To unearth it from its slumber, you either motion your mouse pointer to the far left of the screen or click the menu control at the top-left.
I’m all for keeping apps uncluttered, but I’d like some customisability please, Newton. Maybe it’s the time I’ve spent with email clients that do have a persistent folder view (i.e. all of them), but it just feels slightly unnerving not having it there.
Signatures are a problem too. I can’t find a way in Newton to add images to my signatures. Have I missed a setting somewhere? Let me know in the comments, please.
Spark, Outlook and Apple Mail have all got me rather used to swipe actions for email. They’re incredibly useful not just on iOS, but on the Mac, too, and I was dismayed to find that Newton doesn’t offer any form of swipe-ability on macOS. This is tempered slightly by the ease with which you can triage emails via the simple UI, but it’d be even faster if we could swipe to archive, delete or read/unread.
Again – have I missed a setting somewhere? It feels like this stuff is so obvious.
But there are two annoyances in Newton which make it a no-go for me, and they’re the simplest of things.
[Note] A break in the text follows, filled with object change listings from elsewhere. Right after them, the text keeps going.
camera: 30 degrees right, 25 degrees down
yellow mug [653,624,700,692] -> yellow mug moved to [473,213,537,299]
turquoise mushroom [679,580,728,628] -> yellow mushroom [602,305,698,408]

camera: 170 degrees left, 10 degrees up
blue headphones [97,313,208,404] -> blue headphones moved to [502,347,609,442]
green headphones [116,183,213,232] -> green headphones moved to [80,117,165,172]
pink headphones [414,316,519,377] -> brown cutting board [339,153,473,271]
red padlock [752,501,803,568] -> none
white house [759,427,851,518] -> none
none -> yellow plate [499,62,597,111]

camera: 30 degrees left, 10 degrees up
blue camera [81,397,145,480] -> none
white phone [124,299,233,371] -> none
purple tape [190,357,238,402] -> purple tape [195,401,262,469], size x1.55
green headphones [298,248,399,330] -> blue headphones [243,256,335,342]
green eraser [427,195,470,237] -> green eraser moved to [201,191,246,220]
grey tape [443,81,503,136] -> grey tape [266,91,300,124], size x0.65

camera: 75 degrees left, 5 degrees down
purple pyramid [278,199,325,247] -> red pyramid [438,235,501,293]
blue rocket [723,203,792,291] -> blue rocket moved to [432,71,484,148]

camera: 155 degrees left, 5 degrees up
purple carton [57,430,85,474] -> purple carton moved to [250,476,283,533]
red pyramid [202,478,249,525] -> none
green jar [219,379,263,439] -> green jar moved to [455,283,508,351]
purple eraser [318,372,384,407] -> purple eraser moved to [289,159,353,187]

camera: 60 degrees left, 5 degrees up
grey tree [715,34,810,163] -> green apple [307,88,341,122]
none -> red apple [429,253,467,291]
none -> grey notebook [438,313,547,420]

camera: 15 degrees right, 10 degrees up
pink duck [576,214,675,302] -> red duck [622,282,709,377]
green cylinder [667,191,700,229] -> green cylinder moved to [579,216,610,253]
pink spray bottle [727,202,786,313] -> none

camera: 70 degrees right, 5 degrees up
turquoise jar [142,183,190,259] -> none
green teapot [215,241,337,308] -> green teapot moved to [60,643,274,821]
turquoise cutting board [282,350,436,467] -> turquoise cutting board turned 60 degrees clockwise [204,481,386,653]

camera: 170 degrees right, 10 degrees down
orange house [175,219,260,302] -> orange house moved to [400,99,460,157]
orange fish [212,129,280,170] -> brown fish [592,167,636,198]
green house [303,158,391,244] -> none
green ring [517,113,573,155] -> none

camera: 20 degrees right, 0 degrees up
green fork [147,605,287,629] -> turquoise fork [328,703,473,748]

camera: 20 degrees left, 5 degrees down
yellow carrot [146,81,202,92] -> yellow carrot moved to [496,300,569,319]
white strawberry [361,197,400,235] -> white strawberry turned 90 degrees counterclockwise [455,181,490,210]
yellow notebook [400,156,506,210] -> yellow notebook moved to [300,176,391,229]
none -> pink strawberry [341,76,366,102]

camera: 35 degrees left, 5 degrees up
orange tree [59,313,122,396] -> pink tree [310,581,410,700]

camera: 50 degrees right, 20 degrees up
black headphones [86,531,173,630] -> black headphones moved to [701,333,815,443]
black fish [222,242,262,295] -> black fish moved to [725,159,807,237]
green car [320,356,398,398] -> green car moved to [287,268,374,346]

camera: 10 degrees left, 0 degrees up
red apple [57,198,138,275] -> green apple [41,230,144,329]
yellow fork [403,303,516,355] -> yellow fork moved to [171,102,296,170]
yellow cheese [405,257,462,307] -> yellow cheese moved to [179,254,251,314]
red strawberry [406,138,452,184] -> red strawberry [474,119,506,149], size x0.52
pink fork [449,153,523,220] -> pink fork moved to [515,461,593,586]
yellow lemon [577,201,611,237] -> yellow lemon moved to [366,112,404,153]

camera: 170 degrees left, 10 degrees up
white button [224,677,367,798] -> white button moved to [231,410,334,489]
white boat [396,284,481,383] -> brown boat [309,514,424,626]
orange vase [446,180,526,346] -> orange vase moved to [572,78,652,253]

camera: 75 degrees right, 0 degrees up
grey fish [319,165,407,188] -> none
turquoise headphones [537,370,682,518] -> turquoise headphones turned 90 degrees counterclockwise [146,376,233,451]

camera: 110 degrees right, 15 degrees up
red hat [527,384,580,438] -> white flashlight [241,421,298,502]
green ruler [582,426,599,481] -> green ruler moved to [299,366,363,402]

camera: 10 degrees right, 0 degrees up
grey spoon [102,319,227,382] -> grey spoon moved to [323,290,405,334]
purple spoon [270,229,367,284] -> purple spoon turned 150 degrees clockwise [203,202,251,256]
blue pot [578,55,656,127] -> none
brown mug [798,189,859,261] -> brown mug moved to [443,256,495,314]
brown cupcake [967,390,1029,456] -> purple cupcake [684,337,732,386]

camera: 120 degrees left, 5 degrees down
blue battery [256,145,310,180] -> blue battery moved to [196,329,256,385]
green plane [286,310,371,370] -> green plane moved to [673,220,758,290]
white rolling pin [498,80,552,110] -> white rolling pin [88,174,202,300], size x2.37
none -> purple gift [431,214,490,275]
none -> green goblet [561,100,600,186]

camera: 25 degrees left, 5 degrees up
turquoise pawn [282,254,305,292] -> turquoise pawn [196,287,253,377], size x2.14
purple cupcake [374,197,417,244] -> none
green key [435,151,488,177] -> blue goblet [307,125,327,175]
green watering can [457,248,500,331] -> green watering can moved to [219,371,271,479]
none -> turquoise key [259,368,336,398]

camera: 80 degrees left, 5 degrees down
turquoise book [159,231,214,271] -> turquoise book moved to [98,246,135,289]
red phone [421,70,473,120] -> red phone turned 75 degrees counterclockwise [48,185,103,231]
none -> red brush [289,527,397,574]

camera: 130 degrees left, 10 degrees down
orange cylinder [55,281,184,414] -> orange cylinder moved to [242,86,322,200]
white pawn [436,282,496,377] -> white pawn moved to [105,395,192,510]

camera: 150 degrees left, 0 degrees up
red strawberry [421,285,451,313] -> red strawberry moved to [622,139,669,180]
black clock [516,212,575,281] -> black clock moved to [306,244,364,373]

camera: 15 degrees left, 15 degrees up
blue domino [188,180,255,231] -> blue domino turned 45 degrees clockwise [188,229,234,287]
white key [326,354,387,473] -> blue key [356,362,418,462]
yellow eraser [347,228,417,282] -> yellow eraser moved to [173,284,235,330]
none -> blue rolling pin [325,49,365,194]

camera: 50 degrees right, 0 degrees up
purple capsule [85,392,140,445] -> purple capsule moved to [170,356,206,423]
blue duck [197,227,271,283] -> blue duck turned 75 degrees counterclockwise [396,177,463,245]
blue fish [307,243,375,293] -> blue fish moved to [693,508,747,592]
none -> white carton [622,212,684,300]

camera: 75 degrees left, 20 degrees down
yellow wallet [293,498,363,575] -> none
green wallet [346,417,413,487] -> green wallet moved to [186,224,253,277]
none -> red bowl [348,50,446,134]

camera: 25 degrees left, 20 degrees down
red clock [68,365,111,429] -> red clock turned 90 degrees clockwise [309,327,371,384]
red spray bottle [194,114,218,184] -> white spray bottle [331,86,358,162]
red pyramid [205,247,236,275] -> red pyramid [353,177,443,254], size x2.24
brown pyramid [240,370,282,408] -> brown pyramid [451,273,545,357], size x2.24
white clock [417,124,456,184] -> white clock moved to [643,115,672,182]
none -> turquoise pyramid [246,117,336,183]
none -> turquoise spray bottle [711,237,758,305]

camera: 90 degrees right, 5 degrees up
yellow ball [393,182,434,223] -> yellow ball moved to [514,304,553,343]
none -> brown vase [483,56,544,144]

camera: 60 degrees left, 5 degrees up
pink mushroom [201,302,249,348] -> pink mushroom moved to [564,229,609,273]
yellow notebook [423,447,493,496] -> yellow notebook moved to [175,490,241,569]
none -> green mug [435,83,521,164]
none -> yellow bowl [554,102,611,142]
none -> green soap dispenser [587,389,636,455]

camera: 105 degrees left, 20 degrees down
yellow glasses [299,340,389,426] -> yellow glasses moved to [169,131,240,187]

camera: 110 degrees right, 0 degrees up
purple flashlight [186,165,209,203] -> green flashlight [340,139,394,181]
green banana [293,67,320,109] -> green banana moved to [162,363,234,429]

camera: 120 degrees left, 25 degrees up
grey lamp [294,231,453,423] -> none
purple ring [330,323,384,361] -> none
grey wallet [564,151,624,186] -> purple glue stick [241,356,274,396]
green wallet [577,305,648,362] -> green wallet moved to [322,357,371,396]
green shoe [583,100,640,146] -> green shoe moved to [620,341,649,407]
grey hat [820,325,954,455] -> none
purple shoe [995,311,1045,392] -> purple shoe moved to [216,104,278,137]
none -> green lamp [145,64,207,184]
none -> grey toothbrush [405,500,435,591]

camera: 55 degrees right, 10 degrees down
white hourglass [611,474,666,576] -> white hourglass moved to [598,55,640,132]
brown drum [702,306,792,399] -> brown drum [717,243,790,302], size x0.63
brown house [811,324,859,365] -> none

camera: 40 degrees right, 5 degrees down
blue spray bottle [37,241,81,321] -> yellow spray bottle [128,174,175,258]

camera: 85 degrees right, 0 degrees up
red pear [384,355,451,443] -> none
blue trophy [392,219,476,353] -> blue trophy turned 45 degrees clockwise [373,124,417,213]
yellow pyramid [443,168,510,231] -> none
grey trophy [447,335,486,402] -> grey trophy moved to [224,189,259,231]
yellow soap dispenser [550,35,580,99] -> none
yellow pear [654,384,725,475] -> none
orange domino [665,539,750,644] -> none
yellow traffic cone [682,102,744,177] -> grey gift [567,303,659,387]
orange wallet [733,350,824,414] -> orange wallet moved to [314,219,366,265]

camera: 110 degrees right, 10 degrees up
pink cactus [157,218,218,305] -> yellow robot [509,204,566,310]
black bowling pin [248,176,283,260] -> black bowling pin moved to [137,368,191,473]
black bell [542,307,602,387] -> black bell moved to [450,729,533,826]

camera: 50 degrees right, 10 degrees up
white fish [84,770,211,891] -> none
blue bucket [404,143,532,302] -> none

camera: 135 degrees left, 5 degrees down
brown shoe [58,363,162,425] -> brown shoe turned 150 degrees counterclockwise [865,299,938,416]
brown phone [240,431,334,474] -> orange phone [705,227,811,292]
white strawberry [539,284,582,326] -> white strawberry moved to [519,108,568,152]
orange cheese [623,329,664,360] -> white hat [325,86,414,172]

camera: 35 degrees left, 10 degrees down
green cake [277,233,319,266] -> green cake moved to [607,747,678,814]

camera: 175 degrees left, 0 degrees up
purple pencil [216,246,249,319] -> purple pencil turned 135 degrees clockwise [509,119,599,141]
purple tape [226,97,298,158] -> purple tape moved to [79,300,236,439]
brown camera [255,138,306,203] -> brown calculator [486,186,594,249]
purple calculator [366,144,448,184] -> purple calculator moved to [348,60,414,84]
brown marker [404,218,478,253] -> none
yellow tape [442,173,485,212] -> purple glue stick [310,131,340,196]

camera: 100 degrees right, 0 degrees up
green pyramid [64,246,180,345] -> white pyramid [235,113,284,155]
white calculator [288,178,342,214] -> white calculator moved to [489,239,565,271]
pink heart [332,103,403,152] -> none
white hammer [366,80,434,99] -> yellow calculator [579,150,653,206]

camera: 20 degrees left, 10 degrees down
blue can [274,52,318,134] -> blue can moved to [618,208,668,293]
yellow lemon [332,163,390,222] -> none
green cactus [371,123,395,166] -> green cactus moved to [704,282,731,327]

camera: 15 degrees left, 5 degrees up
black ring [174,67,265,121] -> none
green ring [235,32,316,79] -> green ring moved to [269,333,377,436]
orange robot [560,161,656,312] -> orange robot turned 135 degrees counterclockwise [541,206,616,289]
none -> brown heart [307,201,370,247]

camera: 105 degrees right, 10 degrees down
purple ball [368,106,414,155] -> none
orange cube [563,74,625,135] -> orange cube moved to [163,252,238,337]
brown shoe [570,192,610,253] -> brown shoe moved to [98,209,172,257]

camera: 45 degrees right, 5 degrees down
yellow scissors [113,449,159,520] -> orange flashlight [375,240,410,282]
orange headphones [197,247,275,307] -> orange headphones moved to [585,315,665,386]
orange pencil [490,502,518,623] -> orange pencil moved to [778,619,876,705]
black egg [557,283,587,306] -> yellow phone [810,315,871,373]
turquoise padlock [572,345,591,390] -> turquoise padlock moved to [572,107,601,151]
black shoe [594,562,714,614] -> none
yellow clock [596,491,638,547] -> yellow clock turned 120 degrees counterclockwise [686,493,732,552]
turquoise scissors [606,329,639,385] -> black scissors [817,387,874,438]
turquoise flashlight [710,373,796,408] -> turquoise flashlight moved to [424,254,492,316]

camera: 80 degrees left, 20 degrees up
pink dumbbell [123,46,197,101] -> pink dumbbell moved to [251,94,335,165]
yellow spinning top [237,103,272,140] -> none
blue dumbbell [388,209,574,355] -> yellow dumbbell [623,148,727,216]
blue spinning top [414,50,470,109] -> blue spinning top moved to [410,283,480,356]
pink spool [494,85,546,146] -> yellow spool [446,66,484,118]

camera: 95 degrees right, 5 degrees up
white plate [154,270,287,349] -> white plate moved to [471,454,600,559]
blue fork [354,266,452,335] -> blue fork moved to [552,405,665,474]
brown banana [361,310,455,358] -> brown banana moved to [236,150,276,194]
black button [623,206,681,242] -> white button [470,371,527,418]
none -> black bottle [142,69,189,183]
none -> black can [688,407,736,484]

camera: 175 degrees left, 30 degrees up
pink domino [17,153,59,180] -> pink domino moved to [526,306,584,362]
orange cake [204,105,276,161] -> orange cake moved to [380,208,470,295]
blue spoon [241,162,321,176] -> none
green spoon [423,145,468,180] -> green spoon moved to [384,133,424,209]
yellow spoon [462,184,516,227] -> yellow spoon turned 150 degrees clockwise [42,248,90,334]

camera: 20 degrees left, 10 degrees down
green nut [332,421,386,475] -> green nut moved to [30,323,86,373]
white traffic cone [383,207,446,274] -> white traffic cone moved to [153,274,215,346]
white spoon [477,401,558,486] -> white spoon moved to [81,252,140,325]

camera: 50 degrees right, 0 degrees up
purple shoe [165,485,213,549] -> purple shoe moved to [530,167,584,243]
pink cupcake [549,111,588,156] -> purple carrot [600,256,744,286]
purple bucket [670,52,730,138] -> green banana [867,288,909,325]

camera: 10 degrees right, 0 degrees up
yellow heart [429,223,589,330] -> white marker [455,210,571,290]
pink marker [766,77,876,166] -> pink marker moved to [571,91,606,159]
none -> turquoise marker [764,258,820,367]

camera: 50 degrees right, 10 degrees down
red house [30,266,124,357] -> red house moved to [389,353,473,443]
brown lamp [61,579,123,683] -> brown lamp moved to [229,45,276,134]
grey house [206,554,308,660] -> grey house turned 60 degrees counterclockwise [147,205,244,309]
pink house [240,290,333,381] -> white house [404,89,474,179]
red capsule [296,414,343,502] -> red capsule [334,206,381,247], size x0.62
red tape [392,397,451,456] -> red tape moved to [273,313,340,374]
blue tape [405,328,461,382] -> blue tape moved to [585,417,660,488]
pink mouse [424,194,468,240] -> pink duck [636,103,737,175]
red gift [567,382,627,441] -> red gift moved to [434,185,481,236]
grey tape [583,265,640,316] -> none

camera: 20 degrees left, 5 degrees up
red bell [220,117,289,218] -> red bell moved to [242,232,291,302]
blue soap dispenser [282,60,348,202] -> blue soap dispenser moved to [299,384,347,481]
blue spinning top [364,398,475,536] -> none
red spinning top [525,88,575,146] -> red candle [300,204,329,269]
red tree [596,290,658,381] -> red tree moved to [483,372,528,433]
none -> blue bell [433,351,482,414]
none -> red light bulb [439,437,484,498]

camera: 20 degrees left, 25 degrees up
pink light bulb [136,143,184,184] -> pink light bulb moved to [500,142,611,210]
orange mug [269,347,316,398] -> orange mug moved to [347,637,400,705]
Firstly, there doesn’t appear to be any form of built-in spell checking on the macOS version. I really, really dislike this. I’m a fast typist, but mainly because I have a habit of mashing the keys; over the years, I’ve become accustomed to software tidying up the trail of destruction left behind by my fingers.
Newton, therefore, leaves me with the distinct possibility of sending error-strewn emails if I’m in a hurry. Not good enough. And yes, I know I should get better at typing. I just can’t be arsed.
Secondly, and for reasons I cannot fathom, Newton places the controls for replying and forwarding emails at the bottom of the email you’re viewing. If the email in question is a long discussion with multiple replies, you have to scroll forever just to reply to the damn thing. This is silly. Every other email client I’ve used has the controls at the top of the screen (and, in some cases, at the bottom, too).
So, can you supercharge email?!
No. Not with Newton.
The Verge described Newton (or CloudMagic, as it was originally known) as “it isn’t iA Writer for email, but it’s damn close”. I think that’s such a smart comparison.
iA Writer offers a stripped-down writing experience and it is consequently brilliant at helping you get words down onto a page as quickly as possible. Newton is similar; it helps you bash through your inbox like an email superhero, and there’s very little to get in the way if you simply want to deal with a bulging list of messages as quickly as possible.
But it doesn’t quite cut it for me. The problems I’ve listed above seem out of place in what is an otherwise considerately designed app. The reply controls, lack of spell checking and irritatingly shy folder list felt like speed limiters on an immensely potent car.
Newton is so close. I can see what they’re trying to do. But for me, Spark reigns king.